Initiative to Deprecate Packages

There are a lot of stale Meteor packages out there now, and with 1.3’s adoption of regular old NPM packages, there’s no need in an up-to-date project for those packages. But they still come up in search engine results, often as the most prominent. They still come up in Atmosphere.

I want to start an initiative to update the README.md files of as many stale Meteor packages as we can find. Simply go find that repository, and make a pull request to change the README.md to say something like this

# [Package Name]
This package/wrapper has been deprecated. You should instead use the native npm package, [https://www.npmjs.com/package/package-name](package-name).
## Uninstall this package
meteor remove [package-name]
## Install npm replacement
meteor npm install [npm-package-name]
## Usage
import {PackageName} from 'package-name';

export class Example extends PackageName{
  ...
}

Questions, comments, concerns, insights, ambiguities, and/or disagreements?

5 Likes

That sounds like a great idea! I think it could be great to couple it with a blog post, so that the README can link to a post definitively explaining why that’s a good idea.

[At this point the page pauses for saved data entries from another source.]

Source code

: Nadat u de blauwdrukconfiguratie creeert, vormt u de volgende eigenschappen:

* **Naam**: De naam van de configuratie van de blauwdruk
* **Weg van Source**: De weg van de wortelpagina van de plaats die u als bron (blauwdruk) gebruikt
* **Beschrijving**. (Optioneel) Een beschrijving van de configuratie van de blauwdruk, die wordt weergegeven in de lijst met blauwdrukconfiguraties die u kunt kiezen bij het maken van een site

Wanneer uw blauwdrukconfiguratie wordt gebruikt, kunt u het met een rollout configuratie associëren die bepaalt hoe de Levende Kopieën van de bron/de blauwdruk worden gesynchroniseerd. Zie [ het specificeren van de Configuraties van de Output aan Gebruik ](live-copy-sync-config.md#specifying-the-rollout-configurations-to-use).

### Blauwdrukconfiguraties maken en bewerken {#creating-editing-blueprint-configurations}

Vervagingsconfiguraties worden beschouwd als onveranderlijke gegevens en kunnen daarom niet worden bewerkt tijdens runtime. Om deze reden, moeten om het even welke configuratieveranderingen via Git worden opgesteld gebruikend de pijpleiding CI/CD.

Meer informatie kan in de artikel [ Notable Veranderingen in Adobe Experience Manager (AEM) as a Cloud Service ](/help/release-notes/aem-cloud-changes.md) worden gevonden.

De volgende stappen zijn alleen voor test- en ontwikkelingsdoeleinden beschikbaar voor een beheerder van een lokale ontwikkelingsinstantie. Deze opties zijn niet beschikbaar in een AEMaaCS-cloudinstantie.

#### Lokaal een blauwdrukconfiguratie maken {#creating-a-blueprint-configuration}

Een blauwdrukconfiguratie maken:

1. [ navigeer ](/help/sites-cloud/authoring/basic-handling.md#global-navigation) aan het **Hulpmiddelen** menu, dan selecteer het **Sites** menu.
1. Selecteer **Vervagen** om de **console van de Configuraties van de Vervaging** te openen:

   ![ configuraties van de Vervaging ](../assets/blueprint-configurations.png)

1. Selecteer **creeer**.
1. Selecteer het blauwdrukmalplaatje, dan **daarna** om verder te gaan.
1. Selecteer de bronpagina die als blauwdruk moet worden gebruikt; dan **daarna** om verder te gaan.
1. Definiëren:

Perhaps someone can step up to write a post on http://engineering.meteor.com/ ?

Though I have migrated to 1.3.4.1, I am still using several meteor packages in my product by taking advantage of ‘classic’ linking. If I have an issue witha meteor package, I would still look in atmosphere first, and I hope that packages that are there are still supported with enhancements and bugfixes when required.
I understand the need to encourage users to move to npm packages, but ‘deprecated’ may very well cut off support to a lot of current users that may be required to support older versions of Meteor with enhanced versions of the meteor packages they already use.

I think maybe a message about the package being deprecated and how it shouldn’t be used in new projects is better than outright removal. I have used a few older packages in a current project that the regular npm wouldn’t work due to changes made to make it work with meteor (medium editor with autoform)

You’re in luck - it’s impossible to delete packages from Atmosphere.

I think the question though is whether updates to the wrappers should be published, and I think they should not.